Cinia and Far North Digital to develop $1.15bn pan-Arctic submarine cable connecting Japan, US, Canada, and Europe via Northwest Passage. Huge cable cuts through the Arctic as global warming opens up a new route
North American telecoms infrastructure development company Far North Digital and Finnish networks provider Cinia have signed a Memorandum of Understanding to build a 16,500km-long submarine fiber optic cable across the Arctic.
The $1.15 billion cable is planned to connect Japan, Norway, Finland, Ireland, Alaska, and the Canadian Arctic via the Northwest Passage. The development will be led by Alcatel Submarine Networks, with an expected launch in 2025.

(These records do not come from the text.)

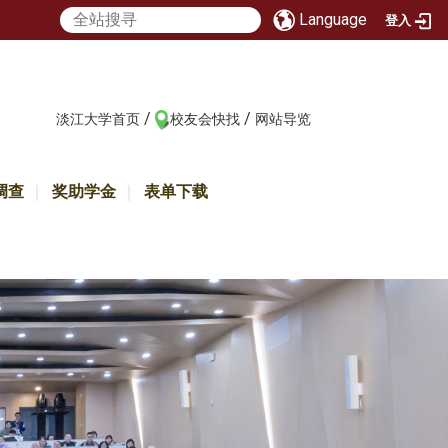
Language
登入
/
/
:::
淡江大学首页
校友会快找
网站导览
调查
奖助学金
表单下载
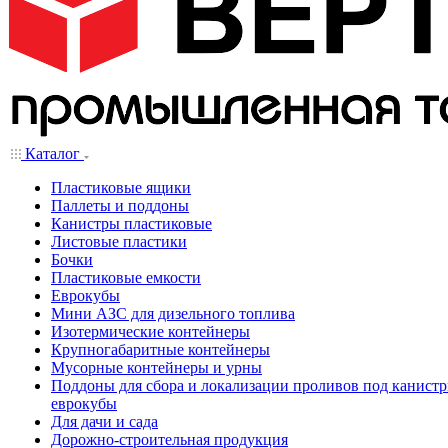
Каталог
Пластиковые ящики
Паллеты и поддоны
Канистры пластиковые
Листовые пластики
Бочки
Пластиковые емкости
Еврокубы
Мини АЗС для дизельного топлива
Изотермические контейнеры
Крупногабаритные контейнеры
Мусорные контейнеры и урны
Поддоны для сбора и локализации проливов под канистр
еврокубы
Для дачи и сада
Дорожно-строительная продукция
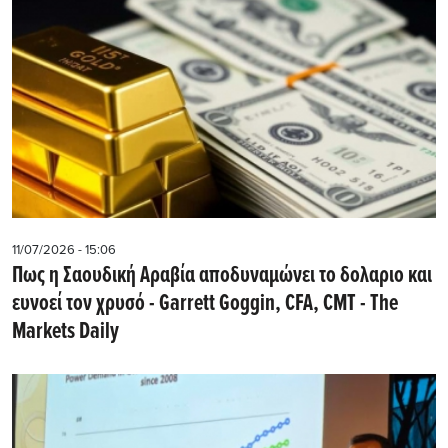
11/07/2026 - 15:06
Πως η Σαουδική Αραβία αποδυναμώνει το δολαριο και
ευνοεί τον χρυσό - Garrett Goggin, CFA, CMT - The
Markets Daily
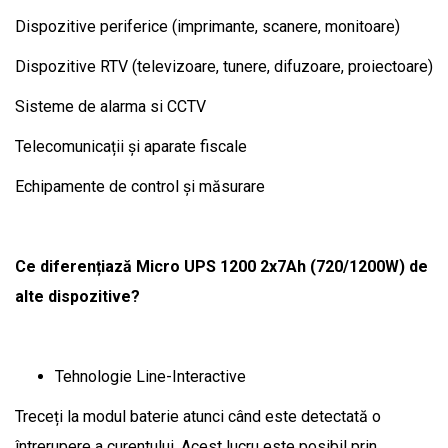
Dispozitive periferice (imprimante, scanere, monitoare)
Dispozitive RTV (televizoare, tunere, difuzoare, proiectoare)
Sisteme de alarma si CCTV
Telecomunicații și aparate fiscale
Echipamente de control și măsurare
Ce diferențiază Micro UPS 1200 2x7Ah (720/1200W) de
alte dispozitive?
Tehnologie Line-Interactive
Treceți la modul baterie atunci când este detectată o
întrerupere a curentului. Acest lucru este posibil prin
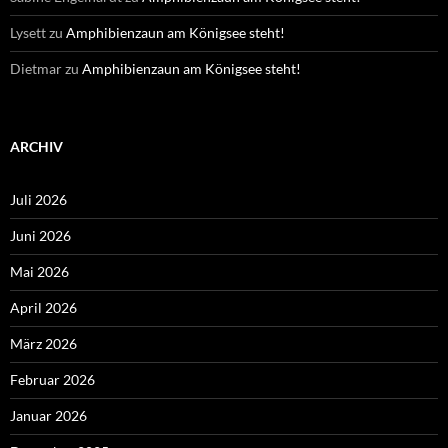
Lysett
zu
Amphibienzaun am Königsee steht!
Dietmar
zu
Amphibienzaun am Königsee steht!
ARCHIV
Juli 2026
Juni 2026
Mai 2026
April 2026
März 2026
Februar 2026
Januar 2026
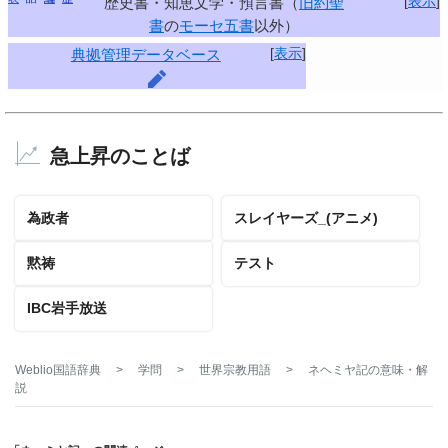
[
表示
]
歴史書・知恵文学・預言書（
旧約聖
書
の
モーセ五書
以外）
[
表示
]
典拠管理データベース
急上昇のことば
為政者
スレイヤーズ_(アニメ)
黙祷
テスト
IBC岩手放送
Weblio国語辞典
>
学問
>
世界宗教用語
>
ネヘミヤ記
の意味・解
説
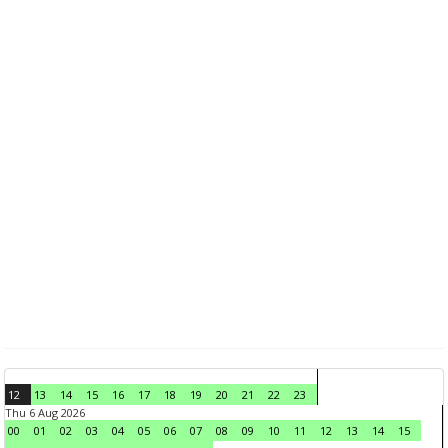
12
13
14
15
16
17
18
19
20
21
22
23
Thu 6 Aug 2026
00
01
02
03
04
05
06
07
08
09
10
11
12
13
14
15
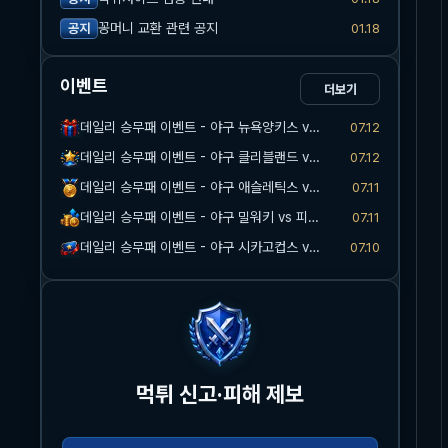
꽁머니 교환 관련 공지
01.18
공지
이벤트
더보기
데일리 승무패 이벤트 - 야구 뉴욕양키스 vs 워싱턴
07.12
데일리 승무패 이벤트 - 야구 클리블랜드 vs 마이애미
07.12
데일리 승무패 이벤트 - 야구 애슬레틱스 vs 시카고화이트삭스
07.11
데일리 승무패 이벤트 - 야구 밀워키 vs 피츠버그
07.11
데일리 승무패 이벤트 - 야구 시카고컵스 vs 신시내티
07.10
먹튀 신고·피해 제보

“This cable system is more than a way to speed and improve the security of telecommunications between nations, it is a bridge over the digital divide, providing Northern communities with better opportunities for sustainable self-determination through economic development, enhanced educational options, and improved access to healthcare,” Guy Houser, chief technical officer of Far North Digital, said.
“Furthermore, it will serve as a platform that offers science a new and enhanced ability to conduct research into climate change.”
Human-caused climate change is wreaking havoc around the world, including Northern communities. But some investors see opportunity in the Northwest Passage opening up as the ice retreats – hoping that the drastically reshaped world will allow for shorter shipping routes, cutting thousands of miles off journeys that currently go via the Panama or Suez canals.
While it is becoming an economically viable shipping route at the end of summers, others believe the Northern Sea Route along Russia’s northern coastline will be the primary Arctic shipping route in a world ravaged by climate change.
Other issues exist: Canada claims sovereignty over the passage, while the US and others consider it to be international.